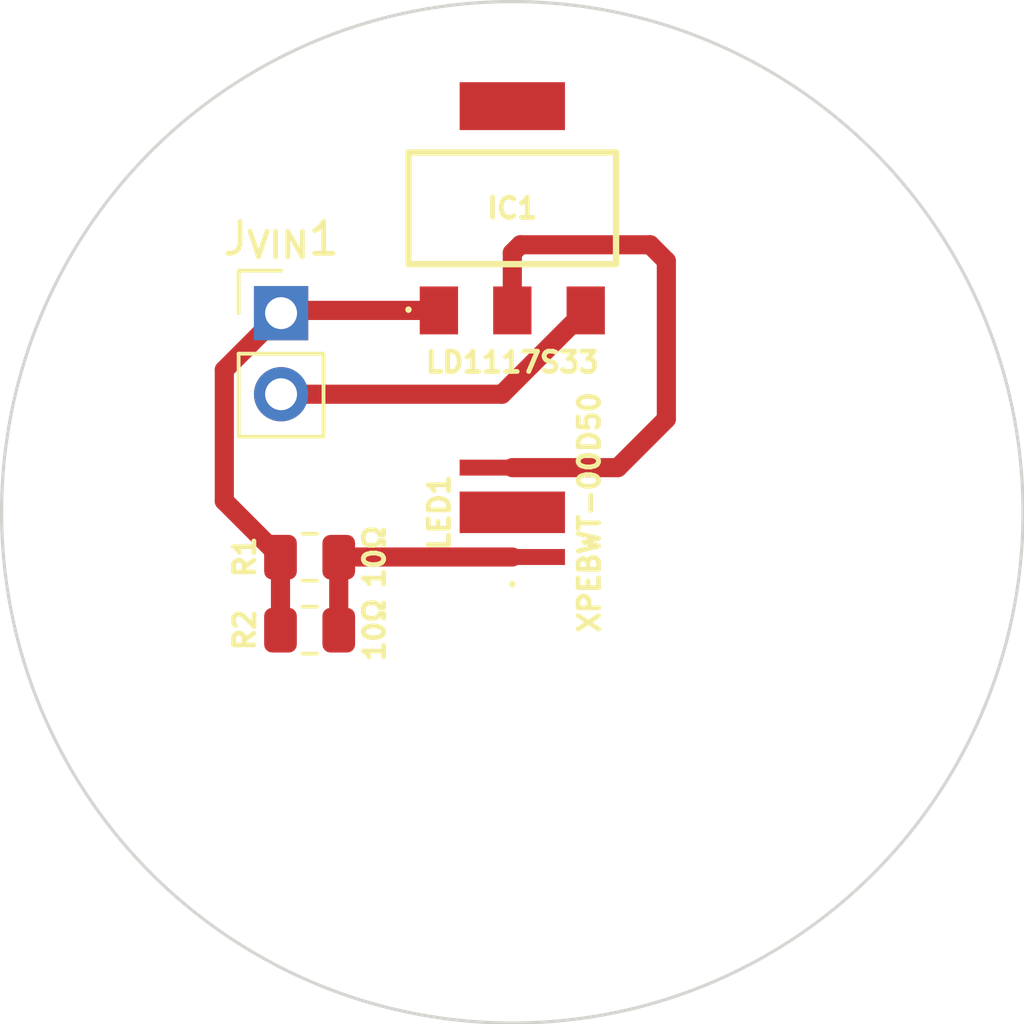
<source format=kicad_pcb>
(kicad_pcb (version 20221018) (generator pcbnew)

  (general
    (thickness 1.6)
  )

  (paper "A4")
  (title_block
    (title "Lamp LED")
    (date "2024-02-13")
    (rev "V0")
  )

  (layers
    (0 "F.Cu" signal)
    (31 "B.Cu" signal)
    (36 "B.SilkS" user "B.Silkscreen")
    (37 "F.SilkS" user "F.Silkscreen")
    (38 "B.Mask" user)
    (39 "F.Mask" user)
    (44 "Edge.Cuts" user)
    (45 "Margin" user)
    (46 "B.CrtYd" user "B.Courtyard")
    (47 "F.CrtYd" user "F.Courtyard")
    (48 "B.Fab" user)
    (49 "F.Fab" user)
  )

  (setup
    (stackup
      (layer "F.SilkS" (type "Top Silk Screen"))
      (layer "F.Mask" (type "Top Solder Mask") (thickness 0.01))
      (layer "F.Cu" (type "copper") (thickness 0.035))
      (layer "dielectric 1" (type "core") (thickness 1.51) (material "FR4") (epsilon_r 4.5) (loss_tangent 0.02))
      (layer "B.Cu" (type "copper") (thickness 0.035))
      (layer "B.Mask" (type "Bottom Solder Mask") (thickness 0.01))
      (layer "B.SilkS" (type "Bottom Silk Screen"))
      (copper_finish "None")
      (dielectric_constraints no)
    )
    (pad_to_mask_clearance 0)
    (pcbplotparams
      (layerselection 0x00010f0_ffffffff)
      (plot_on_all_layers_selection 0x0000000_00000000)
      (disableapertmacros false)
      (usegerberextensions true)
      (usegerberattributes true)
      (usegerberadvancedattributes true)
      (creategerberjobfile false)
      (dashed_line_dash_ratio 12.000000)
      (dashed_line_gap_ratio 3.000000)
      (svgprecision 4)
      (plotframeref false)
      (viasonmask false)
      (mode 1)
      (useauxorigin false)
      (hpglpennumber 1)
      (hpglpenspeed 20)
      (hpglpendiameter 15.000000)
      (dxfpolygonmode true)
      (dxfimperialunits true)
      (dxfusepcbnewfont true)
      (psnegative false)
      (psa4output false)
      (plotreference true)
      (plotvalue true)
      (plotinvisibletext false)
      (sketchpadsonfab false)
      (subtractmaskfromsilk false)
      (outputformat 1)
      (mirror false)
      (drillshape 0)
      (scaleselection 1)
      (outputdirectory "Lamp LED")
    )
  )

  (net 0 "")
  (net 1 "unconnected-(IC1-N.C-Pad4)")
  (net 2 "Net-(IC1-GND)")
  (net 3 "Net-(LED1-K)")
  (net 4 "unconnected-(LED1-EP-Pad3)")
  (net 5 "Net-(IC1-3.3VOut)")
  (net 6 "Net-(IC1-15VIn)")

  (footprint "SamacSys_Parts:LD1117S33C" (layer "F.Cu") (at 0 -9.525))

  (footprint "Connector_PinHeader_2.54mm:PinHeader_1x02_P2.54mm_Vertical" (layer "F.Cu") (at -7.244523 -6.239424))

  (footprint "SamacSys_Parts:R_0805" (layer "F.Cu") (at -6.35 1.397 90))

  (footprint "SamacSys_Parts:XPEBWTL1000000D50" (layer "F.Cu") (at 0 0 90))

  (footprint "SamacSys_Parts:R_0805" (layer "F.Cu") (at -6.35 3.683 90))

  (gr_circle (center 0 0) (end 16 0)
    (stroke (width 0.1) (type default)) (fill none) (layer "Edge.Cuts") (tstamp be2f2afc-d44c-433c-ba65-e7870c2350a4))

  (segment (start -9.022523 -4.461424) (end -7.244523 -6.239424) (width 0.6) (layer "F.Cu") (net 2) (tstamp 153cdcec-b62f-4b70-b10c-9d5c8772efed))
  (segment (start -7.2625 3.693) (end -7.2625 1.407) (width 0.6) (layer "F.Cu") (net 2) (tstamp 3690a735-202f-41fd-998b-8f5b004e0feb))
  (segment (start -7.2625 1.407) (end -9.022523 -0.353023) (width 0.6) (layer "F.Cu") (net 2) (tstamp 4b3d57ec-abc8-4bd3-bec3-3a6252aed9a3))
  (segment (start -9.022523 -0.353023) (end -9.022523 -4.461424) (width 0.6) (layer "F.Cu") (net 2) (tstamp 621f7c44-d1f4-403e-a6f8-e250308f9204))
  (segment (start -2.3 -6.325) (end -7.158947 -6.325) (width 0.6) (layer "F.Cu") (net 2) (tstamp a996ead8-2e88-489c-90e8-89a21d68c2a4))
  (segment (start 0 1.4) (end -5.4305 1.4) (width 0.6) (layer "F.Cu") (net 3) (tstamp 3b8864d4-5b0e-4e24-83fd-52791b70cab1))
  (segment (start -5.4375 1.407) (end -5.4375 3.693) (width 0.6) (layer "F.Cu") (net 3) (tstamp 5a80fa04-b364-412a-985e-972e4aa2d413))
  (segment (start 0.254 -8.382) (end 4.318 -8.382) (width 0.6) (layer "F.Cu") (net 5) (tstamp 089fed07-2981-4aec-8214-cca112579e06))
  (segment (start 0 -8.128) (end 0.254 -8.382) (width 0.6) (layer "F.Cu") (net 5) (tstamp 3d4fde5e-5a5f-4e91-a013-be46a6993bb7))
  (segment (start 4.826 -2.921) (end 3.305 -1.4) (width 0.6) (layer "F.Cu") (net 5) (tstamp 3ddb32ea-2ee3-4f7c-9b2b-7800a86eb92f))
  (segment (start 4.826 -7.874) (end 4.826 -2.921) (width 0.6) (layer "F.Cu") (net 5) (tstamp 592f831c-c564-420c-829e-1c458d34ea52))
  (segment (start 3.305 -1.4) (end 0 -1.4) (width 0.6) (layer "F.Cu") (net 5) (tstamp a24c84f9-741e-4a56-99a5-393c9d96ccf4))
  (segment (start 0 -6.325) (end 0 -8.128) (width 0.6) (layer "F.Cu") (net 5) (tstamp ea5fd457-0f05-43ac-9317-1b33364f9947))
  (segment (start 4.318 -8.382) (end 4.826 -7.874) (width 0.6) (layer "F.Cu") (net 5) (tstamp f07de020-7203-4933-a98d-71cefbe1cbbe))
  (segment (start -0.325576 -3.699424) (end 2.3 -6.325) (width 0.6) (layer "F.Cu") (net 6) (tstamp 6d8a2455-85cd-44ef-9993-8932f82519b8))
  (segment (start -7.244523 -3.699424) (end -0.325576 -3.699424) (width 0.6) (layer "F.Cu") (net 6) (tstamp 7e6cada0-5472-41a8-a33c-e5af5781968a))

)

</source>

EXERCISE PROMPT. Set down the entries above exactly, and keep every picture out of your copy.

RESULT OF THE EXERCISE.
<source format=kicad_pcb>
(kicad_pcb (version 20221018) (generator pcbnew)

  (general
    (thickness 1.6)
  )

  (paper "A4")
  (title_block
    (title "Lamp LED")
    (date "2024-02-13")
    (rev "V0")
  )

  (layers
    (0 "F.Cu" signal)
    (31 "B.Cu" signal)
    (36 "B.SilkS" user "B.Silkscreen")
    (37 "F.SilkS" user "F.Silkscreen")
    (38 "B.Mask" user)
    (39 "F.Mask" user)
    (44 "Edge.Cuts" user)
    (45 "Margin" user)
    (46 "B.CrtYd" user "B.Courtyard")
    (47 "F.CrtYd" user "F.Courtyard")
    (48 "B.Fab" user)
    (49 "F.Fab" user)
  )

  (setup
    (stackup
      (layer "F.SilkS" (type "Top Silk Screen"))
      (layer "F.Mask" (type "Top Solder Mask") (thickness 0.01))
      (layer "F.Cu" (type "copper") (thickness 0.035))
      (layer "dielectric 1" (type "core") (thickness 1.51) (material "FR4") (epsilon_r 4.5) (loss_tangent 0.02))
      (layer "B.Cu" (type "copper") (thickness 0.035))
      (layer "B.Mask" (type "Bottom Solder Mask") (thickness 0.01))
      (layer "B.SilkS" (type "Bottom Silk Screen"))
      (copper_finish "None")
      (dielectric_constraints no)
    )
    (pad_to_mask_clearance 0)
    (pcbplotparams
      (layerselection 0x00010f0_ffffffff)
      (plot_on_all_layers_selection 0x0000000_00000000)
      (disableapertmacros false)
      (usegerberextensions true)
      (usegerberattributes true)
      (usegerberadvancedattributes true)
      (creategerberjobfile false)
      (dashed_line_dash_ratio 12.000000)
      (dashed_line_gap_ratio 3.000000)
      (svgprecision 4)
      (plotframeref false)
      (viasonmask false)
      (mode 1)
      (useauxorigin false)
      (hpglpennumber 1)
      (hpglpenspeed 20)
      (hpglpendiameter 15.000000)
      (dxfpolygonmode true)
      (dxfimperialunits true)
      (dxfusepcbnewfont true)
      (psnegative false)
      (psa4output false)
      (plotreference true)
      (plotvalue true)
      (plotinvisibletext false)
      (sketchpadsonfab false)
      (subtractmaskfromsilk false)
      (outputformat 1)
      (mirror false)
      (drillshape 0)
      (scaleselection 1)
      (outputdirectory "Lamp LED")
    )
  )

  (net 0 "")
  (net 1 "unconnected-(IC1-N.C-Pad4)")
  (net 2 "Net-(IC1-GND)")
  (net 3 "Net-(LED1-K)")
  (net 4 "unconnected-(LED1-EP-Pad3)")
  (net 5 "Net-(IC1-3.3VOut)")
  (net 6 "Net-(IC1-15VIn)")

  (footprint "SamacSys_Parts:LD1117S33C" (layer "F.Cu") (at 0 -9.525))

  (footprint "Connector_PinHeader_2.54mm:PinHeader_1x02_P2.54mm_Vertical" (layer "F.Cu") (at -7.244523 -6.239424))

  (footprint "SamacSys_Parts:R_0805" (layer "F.Cu") (at -6.35 1.397 90))

  (footprint "SamacSys_Parts:XPEBWTL1000000D50" (layer "F.Cu") (at 0 0 90))

  (footprint "SamacSys_Parts:R_0805" (layer "F.Cu") (at -6.35 3.683 90))

  (gr_circle (center 0 0) (end 16 0)
    (stroke (width 0.1) (type default)) (fill none) (layer "Edge.Cuts") (tstamp be2f2afc-d44c-433c-ba65-e7870c2350a4))

  (segment (start -9.022523 -4.461424) (end -7.244523 -6.239424) (width 0.6) (layer "F.Cu") (net 2) (tstamp 153cdcec-b62f-4b70-b10c-9d5c8772efed))
  (segment (start -7.2625 3.693) (end -7.2625 1.407) (width 0.6) (layer "F.Cu") (net 2) (tstamp 3690a735-202f-41fd-998b-8f5b004e0feb))
  (segment (start -7.2625 1.407) (end -9.022523 -0.353023) (width 0.6) (layer "F.Cu") (net 2) (tstamp 4b3d57ec-abc8-4bd3-bec3-3a6252aed9a3))
  (segment (start -9.022523 -0.353023) (end -9.022523 -4.461424) (width 0.6) (layer "F.Cu") (net 2) (tstamp 621f7c44-d1f4-403e-a6f8-e250308f9204))
  (segment (start -2.3 -6.325) (end -7.158947 -6.325) (width 0.6) (layer "F.Cu") (net 2) (tstamp a996ead8-2e88-489c-90e8-89a21d68c2a4))
  (segment (start 0 1.4) (end -5.4305 1.4) (width 0.6) (layer "F.Cu") (net 3) (tstamp 3b8864d4-5b0e-4e24-83fd-52791b70cab1))
  (segment (start -5.4375 1.407) (end -5.4375 3.693) (width 0.6) (layer "F.Cu") (net 3) (tstamp 5a80fa04-b364-412a-985e-972e4aa2d413))
  (segment (start 0.254 -8.382) (end 4.318 -8.382) (width 0.6) (layer "F.Cu") (net 5) (tstamp 089fed07-2981-4aec-8214-cca112579e06))
  (segment (start 0 -8.128) (end 0.254 -8.382) (width 0.6) (layer "F.Cu") (net 5) (tstamp 3d4fde5e-5a5f-4e91-a013-be46a6993bb7))
  (segment (start 4.826 -2.921) (end 3.305 -1.4) (width 0.6) (layer "F.Cu") (net 5) (tstamp 3ddb32ea-2ee3-4f7c-9b2b-7800a86eb92f))
  (segment (start 4.826 -7.874) (end 4.826 -2.921) (width 0.6) (layer "F.Cu") (net 5) (tstamp 592f831c-c564-420c-829e-1c458d34ea52))
  (segment (start 3.305 -1.4) (end 0 -1.4) (width 0.6) (layer "F.Cu") (net 5) (tstamp a24c84f9-741e-4a56-99a5-393c9d96ccf4))
  (segment (start 0 -6.325) (end 0 -8.128) (width 0.6) (layer "F.Cu") (net 5) (tstamp ea5fd457-0f05-43ac-9317-1b33364f9947))
  (segment (start 4.318 -8.382) (end 4.826 -7.874) (width 0.6) (layer "F.Cu") (net 5) (tstamp f07de020-7203-4933-a98d-71cefbe1cbbe))
  (segment (start -0.325576 -3.699424) (end 2.3 -6.325) (width 0.6) (layer "F.Cu") (net 6) (tstamp 6d8a2455-85cd-44ef-9993-8932f82519b8))
  (segment (start -7.244523 -3.699424) (end -0.325576 -3.699424) (width 0.6) (layer "F.Cu") (net 6) (tstamp 7e6cada0-5472-41a8-a33c-e5af5781968a))

)

</source>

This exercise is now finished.